OS: Ubuntu 20.04.5 LTS
CPU: Intel(R) Core™ i9-13900K
GPU: NVIDIA GeForce RTX 4090
Docker image: nvidia tensorflow, tag: 22.11-tf1-py3
My model is a regression U-net model. The change of results when switched to RTX4090 and this version of Tensorflow affects the performance. The range of the output of the model if about -3 to 3 and the difference in results running on different devices can be up to 0.08. When running on RTX3090 with older version of CUDA (11.1) and cuDNN (8.0), the difference is < 0.01.
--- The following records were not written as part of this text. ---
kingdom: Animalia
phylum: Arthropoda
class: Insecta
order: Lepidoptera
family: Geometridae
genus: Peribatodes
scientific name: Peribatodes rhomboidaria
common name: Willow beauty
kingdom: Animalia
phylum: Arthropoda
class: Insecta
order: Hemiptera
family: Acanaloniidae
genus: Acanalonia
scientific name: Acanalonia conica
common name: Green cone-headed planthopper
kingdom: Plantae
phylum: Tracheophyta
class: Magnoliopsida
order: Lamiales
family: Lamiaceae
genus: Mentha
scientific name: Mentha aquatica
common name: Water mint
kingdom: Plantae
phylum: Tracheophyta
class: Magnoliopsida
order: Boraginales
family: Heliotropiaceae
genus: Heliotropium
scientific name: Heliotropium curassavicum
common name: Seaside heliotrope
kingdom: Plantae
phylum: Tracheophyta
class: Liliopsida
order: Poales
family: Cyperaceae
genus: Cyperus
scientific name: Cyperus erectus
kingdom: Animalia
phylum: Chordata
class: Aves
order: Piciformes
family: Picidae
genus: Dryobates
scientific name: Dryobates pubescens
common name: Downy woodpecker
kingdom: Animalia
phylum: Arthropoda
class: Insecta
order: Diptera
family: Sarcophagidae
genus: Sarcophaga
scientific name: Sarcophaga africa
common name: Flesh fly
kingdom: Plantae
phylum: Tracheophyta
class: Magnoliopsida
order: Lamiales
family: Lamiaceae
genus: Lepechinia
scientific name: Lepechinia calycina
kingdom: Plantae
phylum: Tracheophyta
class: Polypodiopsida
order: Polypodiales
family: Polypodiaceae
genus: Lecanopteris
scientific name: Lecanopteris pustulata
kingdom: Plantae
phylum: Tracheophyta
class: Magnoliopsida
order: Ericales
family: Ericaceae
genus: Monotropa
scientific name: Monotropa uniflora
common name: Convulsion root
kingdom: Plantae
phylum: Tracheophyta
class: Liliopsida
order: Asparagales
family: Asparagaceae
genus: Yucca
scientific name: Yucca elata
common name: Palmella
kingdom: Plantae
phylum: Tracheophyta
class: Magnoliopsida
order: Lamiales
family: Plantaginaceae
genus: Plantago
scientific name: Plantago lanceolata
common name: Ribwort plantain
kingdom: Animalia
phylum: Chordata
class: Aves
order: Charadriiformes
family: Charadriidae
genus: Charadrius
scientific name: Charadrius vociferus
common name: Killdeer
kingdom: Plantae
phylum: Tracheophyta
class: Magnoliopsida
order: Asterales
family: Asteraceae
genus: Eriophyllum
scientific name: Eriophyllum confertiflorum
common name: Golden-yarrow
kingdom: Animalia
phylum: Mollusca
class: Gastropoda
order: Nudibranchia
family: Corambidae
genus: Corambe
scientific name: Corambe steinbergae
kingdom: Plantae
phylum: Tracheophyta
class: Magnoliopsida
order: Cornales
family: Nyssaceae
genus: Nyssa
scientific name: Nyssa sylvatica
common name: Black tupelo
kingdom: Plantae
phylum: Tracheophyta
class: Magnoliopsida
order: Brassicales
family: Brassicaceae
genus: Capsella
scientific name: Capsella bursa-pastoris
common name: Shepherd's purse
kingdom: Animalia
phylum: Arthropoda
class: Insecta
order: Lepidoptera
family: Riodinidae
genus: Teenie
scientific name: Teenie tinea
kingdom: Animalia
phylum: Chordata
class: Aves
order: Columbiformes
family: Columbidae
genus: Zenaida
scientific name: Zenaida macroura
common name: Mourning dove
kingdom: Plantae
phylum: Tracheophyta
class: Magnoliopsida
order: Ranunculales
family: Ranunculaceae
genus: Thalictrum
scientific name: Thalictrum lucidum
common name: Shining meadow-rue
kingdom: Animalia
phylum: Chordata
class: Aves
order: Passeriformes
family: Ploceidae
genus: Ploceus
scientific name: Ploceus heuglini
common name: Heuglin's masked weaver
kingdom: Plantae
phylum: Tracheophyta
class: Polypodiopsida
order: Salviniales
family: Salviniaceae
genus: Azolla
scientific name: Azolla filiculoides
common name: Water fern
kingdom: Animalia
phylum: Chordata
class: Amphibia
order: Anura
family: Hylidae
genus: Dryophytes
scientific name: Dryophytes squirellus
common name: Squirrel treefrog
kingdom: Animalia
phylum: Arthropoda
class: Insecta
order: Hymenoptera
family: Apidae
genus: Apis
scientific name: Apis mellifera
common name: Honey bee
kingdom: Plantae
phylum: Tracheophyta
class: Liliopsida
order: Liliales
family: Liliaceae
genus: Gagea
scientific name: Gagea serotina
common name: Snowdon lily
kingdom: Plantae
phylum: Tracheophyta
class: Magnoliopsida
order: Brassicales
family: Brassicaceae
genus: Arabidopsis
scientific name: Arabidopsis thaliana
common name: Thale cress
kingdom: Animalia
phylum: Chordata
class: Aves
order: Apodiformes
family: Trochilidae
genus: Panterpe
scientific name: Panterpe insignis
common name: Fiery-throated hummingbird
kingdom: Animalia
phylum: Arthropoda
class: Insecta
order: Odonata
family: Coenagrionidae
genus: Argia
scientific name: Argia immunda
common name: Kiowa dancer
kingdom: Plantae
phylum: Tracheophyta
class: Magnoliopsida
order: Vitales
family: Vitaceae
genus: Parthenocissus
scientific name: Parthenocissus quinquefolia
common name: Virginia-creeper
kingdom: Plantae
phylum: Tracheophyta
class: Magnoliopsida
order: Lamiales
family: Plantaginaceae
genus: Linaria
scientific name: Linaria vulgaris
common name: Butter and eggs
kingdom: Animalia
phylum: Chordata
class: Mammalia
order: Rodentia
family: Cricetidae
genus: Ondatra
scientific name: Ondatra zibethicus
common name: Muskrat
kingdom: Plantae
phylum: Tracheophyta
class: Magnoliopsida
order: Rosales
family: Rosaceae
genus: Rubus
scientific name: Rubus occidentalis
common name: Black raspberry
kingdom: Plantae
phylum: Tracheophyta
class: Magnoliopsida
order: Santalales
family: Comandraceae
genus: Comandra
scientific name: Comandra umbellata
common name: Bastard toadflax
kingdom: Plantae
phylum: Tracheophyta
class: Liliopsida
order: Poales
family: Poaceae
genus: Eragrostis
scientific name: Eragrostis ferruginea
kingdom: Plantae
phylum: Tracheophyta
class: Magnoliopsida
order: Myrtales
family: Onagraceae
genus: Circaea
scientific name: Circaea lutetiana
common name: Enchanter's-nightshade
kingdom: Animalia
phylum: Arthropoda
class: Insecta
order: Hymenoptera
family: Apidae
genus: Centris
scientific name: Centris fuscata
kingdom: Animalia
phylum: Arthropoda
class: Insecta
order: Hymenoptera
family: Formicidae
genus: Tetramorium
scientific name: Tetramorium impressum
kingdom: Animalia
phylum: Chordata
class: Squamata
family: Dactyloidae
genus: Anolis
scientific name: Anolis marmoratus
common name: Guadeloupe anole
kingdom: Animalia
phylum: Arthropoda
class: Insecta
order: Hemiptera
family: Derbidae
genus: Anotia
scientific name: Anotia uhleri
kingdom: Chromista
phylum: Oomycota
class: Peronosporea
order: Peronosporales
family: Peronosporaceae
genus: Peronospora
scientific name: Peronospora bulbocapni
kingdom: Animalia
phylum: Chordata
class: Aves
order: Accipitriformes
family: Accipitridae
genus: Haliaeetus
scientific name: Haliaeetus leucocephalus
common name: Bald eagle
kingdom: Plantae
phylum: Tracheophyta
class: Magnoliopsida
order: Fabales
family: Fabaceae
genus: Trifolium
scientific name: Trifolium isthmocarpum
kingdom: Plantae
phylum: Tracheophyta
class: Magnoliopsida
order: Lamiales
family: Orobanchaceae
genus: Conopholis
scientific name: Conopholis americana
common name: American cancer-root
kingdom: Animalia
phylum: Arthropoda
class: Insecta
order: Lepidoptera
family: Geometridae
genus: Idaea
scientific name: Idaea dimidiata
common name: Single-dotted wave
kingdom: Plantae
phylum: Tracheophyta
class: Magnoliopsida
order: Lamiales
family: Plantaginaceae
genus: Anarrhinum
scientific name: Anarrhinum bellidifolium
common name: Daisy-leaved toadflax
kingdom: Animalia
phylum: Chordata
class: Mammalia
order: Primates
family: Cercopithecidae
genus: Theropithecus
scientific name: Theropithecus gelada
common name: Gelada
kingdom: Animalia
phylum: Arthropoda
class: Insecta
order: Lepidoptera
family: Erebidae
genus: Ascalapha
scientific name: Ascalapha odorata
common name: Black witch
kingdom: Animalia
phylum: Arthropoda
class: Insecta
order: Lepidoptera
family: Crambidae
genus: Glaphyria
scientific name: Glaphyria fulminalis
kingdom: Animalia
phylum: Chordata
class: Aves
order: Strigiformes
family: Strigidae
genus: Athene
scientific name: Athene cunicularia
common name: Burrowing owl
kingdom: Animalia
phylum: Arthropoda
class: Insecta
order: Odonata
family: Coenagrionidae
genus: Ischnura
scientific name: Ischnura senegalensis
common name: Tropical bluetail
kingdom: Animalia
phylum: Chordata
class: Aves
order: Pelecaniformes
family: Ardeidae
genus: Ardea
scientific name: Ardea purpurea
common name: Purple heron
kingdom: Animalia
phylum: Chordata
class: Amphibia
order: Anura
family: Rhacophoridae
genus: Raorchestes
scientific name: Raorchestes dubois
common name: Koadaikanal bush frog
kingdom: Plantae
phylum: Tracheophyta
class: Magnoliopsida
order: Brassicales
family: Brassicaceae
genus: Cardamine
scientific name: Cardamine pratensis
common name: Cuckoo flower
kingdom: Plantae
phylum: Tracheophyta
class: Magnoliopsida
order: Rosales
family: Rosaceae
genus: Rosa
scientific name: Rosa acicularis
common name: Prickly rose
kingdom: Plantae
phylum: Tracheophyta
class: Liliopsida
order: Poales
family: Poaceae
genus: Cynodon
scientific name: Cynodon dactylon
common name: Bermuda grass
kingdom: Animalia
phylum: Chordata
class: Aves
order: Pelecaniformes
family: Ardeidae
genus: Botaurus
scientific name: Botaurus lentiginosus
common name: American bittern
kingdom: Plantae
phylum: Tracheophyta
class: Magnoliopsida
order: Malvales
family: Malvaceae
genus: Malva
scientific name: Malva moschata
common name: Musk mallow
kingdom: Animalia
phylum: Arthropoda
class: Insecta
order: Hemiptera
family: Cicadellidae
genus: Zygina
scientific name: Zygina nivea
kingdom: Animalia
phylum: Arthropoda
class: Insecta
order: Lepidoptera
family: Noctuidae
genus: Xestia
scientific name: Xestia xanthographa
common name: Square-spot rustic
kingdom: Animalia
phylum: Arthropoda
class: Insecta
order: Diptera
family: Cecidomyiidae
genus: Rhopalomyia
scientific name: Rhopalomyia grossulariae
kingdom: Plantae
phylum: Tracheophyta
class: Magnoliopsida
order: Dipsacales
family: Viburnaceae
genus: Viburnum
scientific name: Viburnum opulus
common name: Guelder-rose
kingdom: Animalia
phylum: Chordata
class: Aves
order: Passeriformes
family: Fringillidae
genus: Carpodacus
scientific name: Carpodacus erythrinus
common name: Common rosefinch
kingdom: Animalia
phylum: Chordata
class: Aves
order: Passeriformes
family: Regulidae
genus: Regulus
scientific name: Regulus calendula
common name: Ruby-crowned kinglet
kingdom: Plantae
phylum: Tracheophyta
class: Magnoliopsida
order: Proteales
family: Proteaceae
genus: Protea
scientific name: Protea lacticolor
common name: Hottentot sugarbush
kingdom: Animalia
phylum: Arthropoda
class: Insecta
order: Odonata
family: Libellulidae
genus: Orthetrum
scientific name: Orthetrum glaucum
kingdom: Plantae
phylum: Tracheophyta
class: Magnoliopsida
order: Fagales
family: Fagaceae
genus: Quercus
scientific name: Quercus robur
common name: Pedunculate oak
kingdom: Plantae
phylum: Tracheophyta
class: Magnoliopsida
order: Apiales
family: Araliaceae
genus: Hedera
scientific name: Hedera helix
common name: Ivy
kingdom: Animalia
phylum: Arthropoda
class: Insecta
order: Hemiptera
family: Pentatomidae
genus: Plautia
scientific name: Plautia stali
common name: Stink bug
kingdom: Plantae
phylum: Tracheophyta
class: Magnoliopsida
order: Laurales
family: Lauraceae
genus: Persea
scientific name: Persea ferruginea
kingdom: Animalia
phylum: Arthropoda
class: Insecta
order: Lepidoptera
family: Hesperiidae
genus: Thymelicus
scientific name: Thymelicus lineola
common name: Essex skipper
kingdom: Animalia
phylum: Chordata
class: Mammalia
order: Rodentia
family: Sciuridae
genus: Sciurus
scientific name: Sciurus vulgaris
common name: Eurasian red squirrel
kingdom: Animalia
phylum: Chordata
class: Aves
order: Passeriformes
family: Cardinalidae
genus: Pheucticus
Difference of results between RTX 4090 and CPU:
Maximum difference of output channel 2: 0.042948246002197266 Values of different runs at pixel (160, 219): 2.384153366088867, 2.4271016120910645 Maximum difference of output channel 3: 0.0736396312713623 Values of different runs at pixel (164, 175): 1.8166956901550293, 1.8903353214263916 Maximum difference of output channel 4: 0.05873298645019531 Values of different runs at pixel (137, 225): 2.382530927658081, 2.4412639141082764 Maximum difference of output channel 5: 0.07898902893066406 Values of different runs at pixel (170, 234): 2.7947018146514893, 2.715712785720825
sample_program.zip (1.9 MB)
I attached here a sample program to repeat the problem. The script run.sh runs inference on a GPU and the CPU and compare the results.
Since I will soon upgrade the GPU cards to newer models with new libraries. I am afraid that the performance will degrade. I would like to know that how I can get consistent result with the new GPU card. I look forward to hearing back from you soon.